Jessica Tarleton, MD, MPH, PGY4, is the most recent resident to participate in the Global Health Residency Scholars Program. This international elective is a four-week rotation in Ethiopia. Here are some of Dr. Tarleton's reflections:
One of the biggest areas of need I saw was in having enough teachers for medical students since the country has dramatically increased the number of medical students in response to the shortage of physicians. With only a few faculty physicians at each hospital, the residents do a lot more of the formalized teaching that in the US is usually done by faculty. I decided to participate in teaching the medical students quite a bit while I was there to help relieve the burden on others. Most days – after morning report, when the activities of the previous day and night were summarized and critiqued – I would go with students to do bedside teaching rounds or a small group discussion of a bread-and-butter gynecology topic.
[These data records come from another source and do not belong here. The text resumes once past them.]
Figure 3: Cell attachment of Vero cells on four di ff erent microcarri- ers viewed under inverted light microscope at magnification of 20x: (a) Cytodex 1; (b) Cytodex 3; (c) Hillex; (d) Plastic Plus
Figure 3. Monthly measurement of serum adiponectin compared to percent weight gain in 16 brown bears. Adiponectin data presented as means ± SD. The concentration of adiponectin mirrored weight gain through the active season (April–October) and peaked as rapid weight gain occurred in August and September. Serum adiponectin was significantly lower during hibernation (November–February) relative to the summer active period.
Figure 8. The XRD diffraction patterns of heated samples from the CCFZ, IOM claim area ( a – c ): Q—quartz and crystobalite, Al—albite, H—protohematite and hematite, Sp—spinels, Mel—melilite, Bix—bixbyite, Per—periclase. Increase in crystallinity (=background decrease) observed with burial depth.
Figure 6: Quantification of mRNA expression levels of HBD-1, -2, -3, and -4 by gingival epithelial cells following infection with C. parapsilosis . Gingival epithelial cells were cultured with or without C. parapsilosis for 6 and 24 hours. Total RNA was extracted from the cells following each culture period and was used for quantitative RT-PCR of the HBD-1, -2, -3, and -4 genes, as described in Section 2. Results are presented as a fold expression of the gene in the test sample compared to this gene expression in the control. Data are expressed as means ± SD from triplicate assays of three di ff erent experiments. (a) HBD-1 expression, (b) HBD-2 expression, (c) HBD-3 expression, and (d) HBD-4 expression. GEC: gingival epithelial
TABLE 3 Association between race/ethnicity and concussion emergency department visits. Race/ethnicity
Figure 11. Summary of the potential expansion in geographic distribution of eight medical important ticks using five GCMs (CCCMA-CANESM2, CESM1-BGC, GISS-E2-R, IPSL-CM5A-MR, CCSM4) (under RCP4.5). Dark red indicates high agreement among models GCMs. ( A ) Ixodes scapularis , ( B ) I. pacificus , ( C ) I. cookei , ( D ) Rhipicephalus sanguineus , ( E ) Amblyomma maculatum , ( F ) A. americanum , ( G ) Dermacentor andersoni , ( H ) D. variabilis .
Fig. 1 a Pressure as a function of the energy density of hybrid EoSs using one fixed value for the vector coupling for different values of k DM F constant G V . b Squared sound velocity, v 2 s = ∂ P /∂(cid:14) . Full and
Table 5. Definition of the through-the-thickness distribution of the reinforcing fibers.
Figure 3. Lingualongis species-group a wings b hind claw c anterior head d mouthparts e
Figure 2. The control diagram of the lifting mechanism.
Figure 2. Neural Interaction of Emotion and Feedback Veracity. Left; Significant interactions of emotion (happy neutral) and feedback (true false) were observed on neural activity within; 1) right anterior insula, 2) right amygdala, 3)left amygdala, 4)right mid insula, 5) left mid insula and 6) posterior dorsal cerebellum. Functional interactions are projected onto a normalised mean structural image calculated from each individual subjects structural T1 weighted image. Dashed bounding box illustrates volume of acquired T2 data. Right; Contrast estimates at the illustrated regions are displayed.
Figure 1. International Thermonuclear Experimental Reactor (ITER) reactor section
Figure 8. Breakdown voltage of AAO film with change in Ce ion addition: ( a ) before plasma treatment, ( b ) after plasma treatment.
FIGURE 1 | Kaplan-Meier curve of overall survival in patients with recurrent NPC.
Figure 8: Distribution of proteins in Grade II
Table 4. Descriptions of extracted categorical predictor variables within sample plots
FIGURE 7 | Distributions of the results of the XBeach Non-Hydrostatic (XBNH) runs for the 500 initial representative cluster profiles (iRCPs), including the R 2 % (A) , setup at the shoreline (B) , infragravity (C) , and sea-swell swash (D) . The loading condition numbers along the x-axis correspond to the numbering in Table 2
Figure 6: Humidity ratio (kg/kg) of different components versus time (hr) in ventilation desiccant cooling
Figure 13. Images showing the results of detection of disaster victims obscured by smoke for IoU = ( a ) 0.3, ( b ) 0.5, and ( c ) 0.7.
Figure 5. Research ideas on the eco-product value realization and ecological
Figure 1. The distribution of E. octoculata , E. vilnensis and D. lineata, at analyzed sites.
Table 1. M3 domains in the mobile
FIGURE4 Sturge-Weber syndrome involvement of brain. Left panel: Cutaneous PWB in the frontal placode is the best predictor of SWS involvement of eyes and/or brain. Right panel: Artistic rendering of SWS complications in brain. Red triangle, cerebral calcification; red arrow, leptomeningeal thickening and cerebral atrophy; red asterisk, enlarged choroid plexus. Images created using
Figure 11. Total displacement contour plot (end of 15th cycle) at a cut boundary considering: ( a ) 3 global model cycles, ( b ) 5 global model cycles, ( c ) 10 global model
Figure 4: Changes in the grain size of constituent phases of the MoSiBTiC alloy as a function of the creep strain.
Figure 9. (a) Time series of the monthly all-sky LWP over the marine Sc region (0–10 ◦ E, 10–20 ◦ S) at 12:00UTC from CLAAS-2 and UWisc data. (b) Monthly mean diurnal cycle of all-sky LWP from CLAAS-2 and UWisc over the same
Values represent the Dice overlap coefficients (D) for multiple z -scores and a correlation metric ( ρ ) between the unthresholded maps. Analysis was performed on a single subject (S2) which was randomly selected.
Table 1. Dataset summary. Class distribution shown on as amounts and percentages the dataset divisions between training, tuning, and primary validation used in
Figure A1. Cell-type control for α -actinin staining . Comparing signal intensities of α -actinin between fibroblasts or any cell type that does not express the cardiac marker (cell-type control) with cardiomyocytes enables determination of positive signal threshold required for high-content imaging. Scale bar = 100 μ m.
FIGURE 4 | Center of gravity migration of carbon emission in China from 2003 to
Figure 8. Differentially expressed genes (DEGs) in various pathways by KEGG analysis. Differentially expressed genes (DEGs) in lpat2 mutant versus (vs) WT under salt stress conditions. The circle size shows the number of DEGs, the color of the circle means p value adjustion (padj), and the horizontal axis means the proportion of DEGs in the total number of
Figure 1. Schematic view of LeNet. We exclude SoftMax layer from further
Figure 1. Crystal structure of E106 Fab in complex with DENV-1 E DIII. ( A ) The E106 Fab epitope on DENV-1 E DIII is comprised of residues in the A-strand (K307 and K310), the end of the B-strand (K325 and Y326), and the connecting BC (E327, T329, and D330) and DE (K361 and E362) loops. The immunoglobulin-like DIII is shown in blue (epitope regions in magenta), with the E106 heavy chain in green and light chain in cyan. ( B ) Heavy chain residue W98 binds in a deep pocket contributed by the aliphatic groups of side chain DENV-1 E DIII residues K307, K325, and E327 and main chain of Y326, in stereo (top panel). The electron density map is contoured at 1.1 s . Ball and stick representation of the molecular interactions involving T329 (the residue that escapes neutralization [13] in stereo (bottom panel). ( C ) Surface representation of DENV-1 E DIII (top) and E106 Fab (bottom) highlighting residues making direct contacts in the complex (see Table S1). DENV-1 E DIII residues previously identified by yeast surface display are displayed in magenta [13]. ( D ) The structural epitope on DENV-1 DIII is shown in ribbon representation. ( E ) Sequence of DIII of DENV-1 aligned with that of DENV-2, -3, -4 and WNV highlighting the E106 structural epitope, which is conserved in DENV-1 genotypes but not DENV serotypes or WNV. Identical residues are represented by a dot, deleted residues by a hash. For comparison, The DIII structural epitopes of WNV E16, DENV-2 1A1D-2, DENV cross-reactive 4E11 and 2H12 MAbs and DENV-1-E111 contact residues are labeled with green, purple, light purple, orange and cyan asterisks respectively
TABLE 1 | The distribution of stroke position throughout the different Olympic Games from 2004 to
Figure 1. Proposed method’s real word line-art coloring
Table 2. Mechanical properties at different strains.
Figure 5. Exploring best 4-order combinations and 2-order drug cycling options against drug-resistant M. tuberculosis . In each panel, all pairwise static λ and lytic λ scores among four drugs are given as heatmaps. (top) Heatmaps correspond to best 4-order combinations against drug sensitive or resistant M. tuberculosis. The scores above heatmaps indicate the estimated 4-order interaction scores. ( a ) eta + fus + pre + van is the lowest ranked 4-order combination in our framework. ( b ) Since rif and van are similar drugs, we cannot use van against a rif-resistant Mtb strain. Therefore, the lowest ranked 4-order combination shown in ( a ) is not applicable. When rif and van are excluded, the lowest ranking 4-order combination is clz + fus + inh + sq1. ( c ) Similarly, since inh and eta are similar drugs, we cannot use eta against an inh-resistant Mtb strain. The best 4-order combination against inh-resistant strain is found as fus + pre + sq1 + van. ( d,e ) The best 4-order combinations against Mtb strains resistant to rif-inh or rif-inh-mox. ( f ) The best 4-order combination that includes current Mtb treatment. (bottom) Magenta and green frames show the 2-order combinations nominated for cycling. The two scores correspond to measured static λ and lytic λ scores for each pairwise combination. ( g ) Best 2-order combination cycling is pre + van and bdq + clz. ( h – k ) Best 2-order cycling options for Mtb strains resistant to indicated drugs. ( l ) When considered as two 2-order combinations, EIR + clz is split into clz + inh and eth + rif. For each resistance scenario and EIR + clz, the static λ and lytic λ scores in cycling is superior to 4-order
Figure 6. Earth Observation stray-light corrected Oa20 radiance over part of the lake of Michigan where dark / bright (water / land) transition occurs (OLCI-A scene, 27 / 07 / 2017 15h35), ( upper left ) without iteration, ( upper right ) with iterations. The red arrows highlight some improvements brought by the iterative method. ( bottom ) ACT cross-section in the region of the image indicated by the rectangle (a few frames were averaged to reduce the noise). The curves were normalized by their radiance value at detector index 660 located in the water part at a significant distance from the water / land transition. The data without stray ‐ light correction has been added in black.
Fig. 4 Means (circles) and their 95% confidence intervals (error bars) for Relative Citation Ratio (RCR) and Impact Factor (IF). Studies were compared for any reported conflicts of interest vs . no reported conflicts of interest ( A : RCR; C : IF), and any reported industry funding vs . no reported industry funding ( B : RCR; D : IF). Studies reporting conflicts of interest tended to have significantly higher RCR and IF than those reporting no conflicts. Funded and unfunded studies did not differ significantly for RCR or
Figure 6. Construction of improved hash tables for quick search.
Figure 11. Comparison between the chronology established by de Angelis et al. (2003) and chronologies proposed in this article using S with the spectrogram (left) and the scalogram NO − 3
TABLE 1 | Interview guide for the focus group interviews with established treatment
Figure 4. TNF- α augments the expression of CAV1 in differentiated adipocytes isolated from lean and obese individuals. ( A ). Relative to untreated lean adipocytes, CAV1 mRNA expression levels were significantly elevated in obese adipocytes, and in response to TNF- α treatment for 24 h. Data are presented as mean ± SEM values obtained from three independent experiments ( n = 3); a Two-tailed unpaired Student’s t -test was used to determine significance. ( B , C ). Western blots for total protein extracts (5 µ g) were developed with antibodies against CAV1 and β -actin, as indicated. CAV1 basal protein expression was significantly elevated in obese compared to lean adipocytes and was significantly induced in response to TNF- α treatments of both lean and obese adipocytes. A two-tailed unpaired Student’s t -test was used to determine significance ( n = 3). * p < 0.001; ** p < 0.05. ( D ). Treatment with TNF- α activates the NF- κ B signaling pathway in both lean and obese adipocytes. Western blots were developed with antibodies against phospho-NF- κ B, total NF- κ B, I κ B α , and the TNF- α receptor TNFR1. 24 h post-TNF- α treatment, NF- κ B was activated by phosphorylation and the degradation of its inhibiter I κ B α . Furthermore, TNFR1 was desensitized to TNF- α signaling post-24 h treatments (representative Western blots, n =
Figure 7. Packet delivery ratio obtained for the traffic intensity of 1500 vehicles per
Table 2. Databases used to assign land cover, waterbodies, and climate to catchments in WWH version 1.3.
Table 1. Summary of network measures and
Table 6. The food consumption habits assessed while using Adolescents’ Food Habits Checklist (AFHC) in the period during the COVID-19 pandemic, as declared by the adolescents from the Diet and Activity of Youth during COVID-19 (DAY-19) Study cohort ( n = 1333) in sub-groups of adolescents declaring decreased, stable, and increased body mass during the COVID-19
Because the training hospitals for Addis Ababa University (AAU) are public referral hospitals, and many healthy or benign women’s health issues are managed by non-physicians (or more likely, no one), the patients that are served by AAU have a lot of pathology—a lot of preeclampsia and other serious pregnancy complications, and very large uteri, adnexal masses, and advanced gynecologic cancer. Open surgery is practiced widely and well, but no laparoscopic or hysteroscopic surgery is available, and there is very limited access to chemotherapy and radiation therapy. These are things we take for granted every day the US.